While cars, airplanes and factories are busy spewing carbon dioxide into the atmosphere, trees spend much of their time absorbing this harmful greenhouse gas via photosynthesis.
In a single calendar year, a mature tree can take in roughly 48 pounds of CO2, which remains stored in its woody fibers until some event—like a wildfire, a pest infestation or clearcutting by a logging company—triggers its release into the atmosphere.
This natural process is at the heart of the world’s carbon offset industry, in which companies and consumers counteract their CO2 emissions by buying credits from projects that remove or reduce emissions. Carbon offsetting is part of a broader group of so-called nature-based solutions to human-caused climate change.
Now, researchers at the University of Colorado Boulder are working to bring more transparency to this fast-growing industry.
With a new paper published in the journal PLOS Climate, they shed more light on the murky world of forest carbon offset projects in the United States, including what they entail. They also raise important questions about the risk wildfires pose to carbon offset projects, which are intended to store carbon for at least 100 years.
These findings are just the first step toward better understanding the forest carbon offset industry so that, eventually, researchers and policymakers can take steps to make it even more transparent.
“As individuals and companies, we want to find ways to reduce our environmental impact and mitigate climate change—and buying carbon offsets is one of the options available to us,” says study co-author Laura Dee, a CU Boulder assistant professor of ecology and evolutionary biology. “Our research aims to make sure projects receiving credits from carbon offset markets are working—and actually storing additional carbon—and identify ways to improve them.”
Revealing carbon offset strategies
To be able to issue carbon offset credits, a project must be able to demonstrate that it will store more carbon than its business-as-usual approach, which may vary regionally, such as clear-cutting all the trees in an area to sell as timber. The projects must also show permanence, which is typically defined as the ability to store carbon for 100 years or longer, though this also varies.
Some examples of forest carbon offset strategies include planting new trees or conserving a forested area that would otherwise be converted into non-forest land. Others might fall under the umbrella of “improved forest management practices,” a category that encompasses a wide array of activities, from thinning out some trees based on their size to delaying harvest to allow more carbon to build up.

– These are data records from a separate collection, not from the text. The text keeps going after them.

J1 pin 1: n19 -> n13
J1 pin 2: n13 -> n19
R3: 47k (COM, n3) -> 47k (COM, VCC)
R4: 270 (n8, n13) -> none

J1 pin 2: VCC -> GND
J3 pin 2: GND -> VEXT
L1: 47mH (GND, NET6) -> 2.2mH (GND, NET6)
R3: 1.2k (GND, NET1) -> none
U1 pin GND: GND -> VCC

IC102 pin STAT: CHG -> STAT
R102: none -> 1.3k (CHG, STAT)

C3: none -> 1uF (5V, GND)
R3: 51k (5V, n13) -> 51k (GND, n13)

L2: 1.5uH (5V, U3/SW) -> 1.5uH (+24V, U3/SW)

“You can’t just be doing nothing and then get carbon credits—you have to be able to demonstrate that you otherwise would be harvesting the trees, but instead you’re switching management practices to store carbon that would otherwise be released,” says Dee.
But until the team embarked on this study, no one really knew which strategies developers were actually using. To get a better grasp, the researchers pulled data from two registries that track these projects throughout the nation, including the project’s geographic location, size, developer, owner, the year it was registered and the number of offsets issued.
From the documentation, they also tried to glean as much information as possible about what the developers were doing to store more carbon.
After analyzing their newly developed dataset, the researchers found that 96% of all carbon offset credits from U.S. forestry projects were issued for improved forest management practices. That may come as a surprise to companies and consumers, who may be under the impression they’re paying for credits that involve planting new trees or protecting forests.
“You hear a lot more focus in the news about planting trees or protecting forests, but right now, most of the credits issued from the California offset registries are really focused on changing forest management practices,” says Dee. “In contrast, a lot of the analyses assessing investment in forests as nature-based climate solutions haven’t looked in detail at different types of improved forest management strategies as they are being implemented on the ground.”
Much of the past research on nature-based climate solutions has focused on reforestation and forest protection. But, based on these new findings, that was likely too narrow a view. Researchers should also consider the full scope of improved forest management strategies that are actually in use for the majority of forest carbon offset projects, Dee says.
“Studies on nature-based climate solutions are missing all these strategies people are using in forests, and there’s a lot we still need to know about the carbon benefits and their longevity from these strategies,” she says.
Understanding wildfire risk
They also compared the projects’ locations to federal maps estimating the likelihood and intensity of wildfires. From this, they learned that 26% of U.S. forest carbon offset projects are in areas of moderate wildfire hazard.
As the climate continues to change because of human activities, scientists expect wildfires to become even more common and more intense. And if the trees within carbon offset projects burn, they’ll release their stored CO2 into the atmosphere, thus negating the benefits they promised.
One possible solution is to develop more robust insurance policies for carbon offset projects. But at the very least, policymakers should take wildfire risk into account when considering new forest carbon offset projects.
“We need a transparent, robust framework for evaluating and monitoring these forest-based projects so that we can secure these resources into our very rapidly changing future,” says the study’s lead author, Lilli Kaarakka, a former CU Boulder postdoctoral researcher who is now an assistant professor of forest management and silviculture at California Polytechnic State University.